* What is being asked: I would like the lines below, from the one with "al L. Willd))" through the one with "wyłączania, korzystając przy", copied exactly and without any pictures.

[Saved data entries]
================================

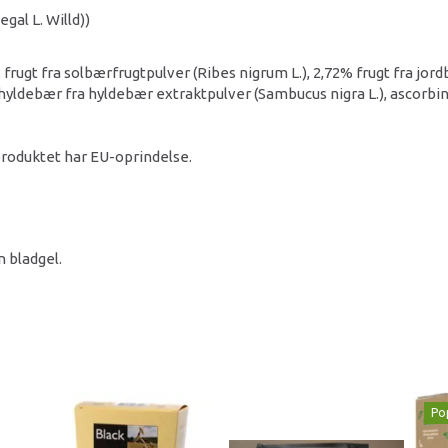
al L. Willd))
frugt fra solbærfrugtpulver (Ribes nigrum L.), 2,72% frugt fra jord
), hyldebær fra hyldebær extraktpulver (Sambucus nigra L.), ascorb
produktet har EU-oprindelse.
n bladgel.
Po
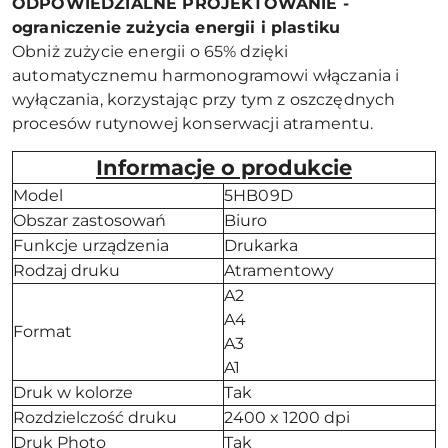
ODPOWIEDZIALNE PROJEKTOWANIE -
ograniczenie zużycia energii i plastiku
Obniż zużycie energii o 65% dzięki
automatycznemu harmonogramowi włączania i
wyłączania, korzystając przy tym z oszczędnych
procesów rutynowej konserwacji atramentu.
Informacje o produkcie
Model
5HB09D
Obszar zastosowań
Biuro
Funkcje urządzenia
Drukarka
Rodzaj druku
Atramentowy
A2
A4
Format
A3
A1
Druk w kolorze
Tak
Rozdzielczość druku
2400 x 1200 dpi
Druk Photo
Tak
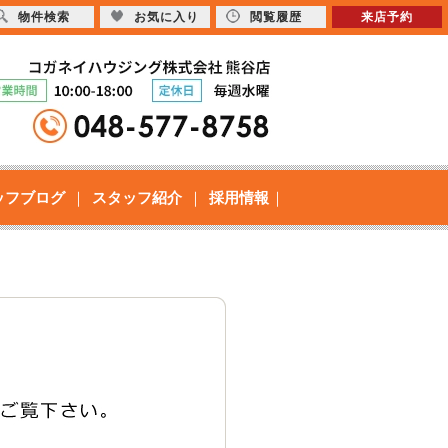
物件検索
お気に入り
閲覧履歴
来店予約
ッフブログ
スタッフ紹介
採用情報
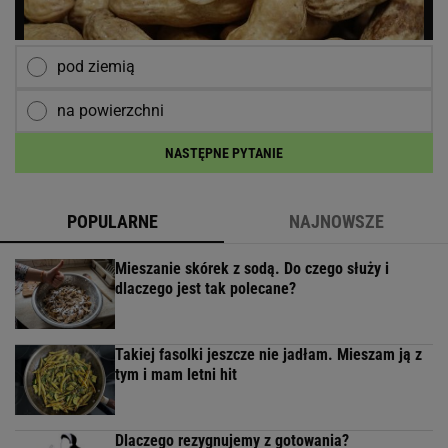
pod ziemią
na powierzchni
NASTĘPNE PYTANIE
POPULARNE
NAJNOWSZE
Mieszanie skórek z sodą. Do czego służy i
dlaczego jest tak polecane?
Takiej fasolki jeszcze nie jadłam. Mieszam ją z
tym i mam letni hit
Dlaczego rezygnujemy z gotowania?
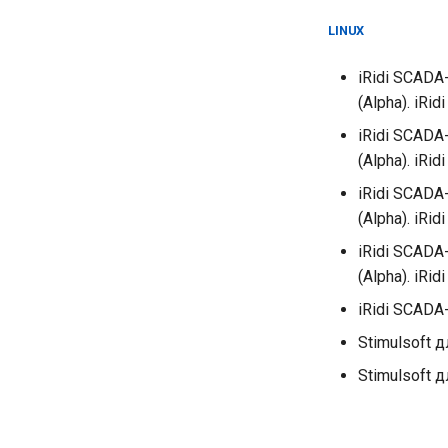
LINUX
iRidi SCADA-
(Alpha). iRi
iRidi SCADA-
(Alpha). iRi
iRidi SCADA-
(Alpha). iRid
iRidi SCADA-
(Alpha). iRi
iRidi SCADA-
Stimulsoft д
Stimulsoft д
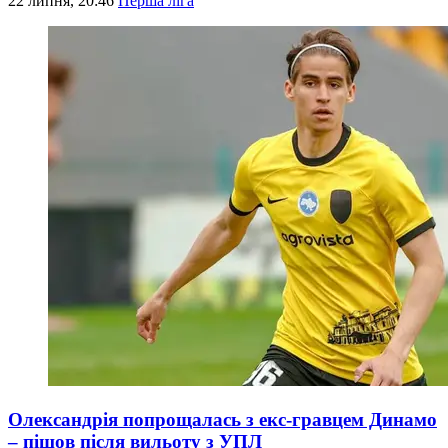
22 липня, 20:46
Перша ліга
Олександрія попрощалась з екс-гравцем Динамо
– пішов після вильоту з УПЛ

================================

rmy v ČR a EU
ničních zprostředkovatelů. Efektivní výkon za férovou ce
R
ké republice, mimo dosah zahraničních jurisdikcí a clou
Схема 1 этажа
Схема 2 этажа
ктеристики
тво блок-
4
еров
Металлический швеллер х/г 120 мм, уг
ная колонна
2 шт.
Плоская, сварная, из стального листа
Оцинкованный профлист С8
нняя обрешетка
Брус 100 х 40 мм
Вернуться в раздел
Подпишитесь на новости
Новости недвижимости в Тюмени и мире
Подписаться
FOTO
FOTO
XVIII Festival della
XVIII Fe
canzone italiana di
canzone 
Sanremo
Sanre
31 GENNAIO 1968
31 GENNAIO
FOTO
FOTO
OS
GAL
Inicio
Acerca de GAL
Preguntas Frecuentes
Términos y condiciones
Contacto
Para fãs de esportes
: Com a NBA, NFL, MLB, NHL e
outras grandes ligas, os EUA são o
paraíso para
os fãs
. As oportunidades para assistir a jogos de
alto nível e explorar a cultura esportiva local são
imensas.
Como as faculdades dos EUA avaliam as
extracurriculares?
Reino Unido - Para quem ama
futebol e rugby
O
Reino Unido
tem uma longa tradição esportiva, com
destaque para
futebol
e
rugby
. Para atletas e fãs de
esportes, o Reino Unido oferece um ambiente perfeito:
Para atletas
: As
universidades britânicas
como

================================

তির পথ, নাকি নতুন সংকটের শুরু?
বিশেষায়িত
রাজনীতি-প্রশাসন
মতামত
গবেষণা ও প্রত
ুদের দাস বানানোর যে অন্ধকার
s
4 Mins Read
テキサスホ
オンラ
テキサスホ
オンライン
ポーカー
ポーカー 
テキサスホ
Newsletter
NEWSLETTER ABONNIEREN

================================

* Answer:
al L. Willd))
frugt fra solbærfrugtpulver (Ribes nigrum L.), 2,72% frugt fra jord
), hyldebær fra hyldebær extraktpulver (Sambucus nigra L.), ascorb
produktet har EU-oprindelse.
n bladgel.
Po
ODPOWIEDZIALNE PROJEKTOWANIE -
ograniczenie zużycia energii i plastiku
Obniż zużycie energii o 65% dzięki
automatycznemu harmonogramowi włączania i
wyłączania, korzystając przy tym z oszczędnych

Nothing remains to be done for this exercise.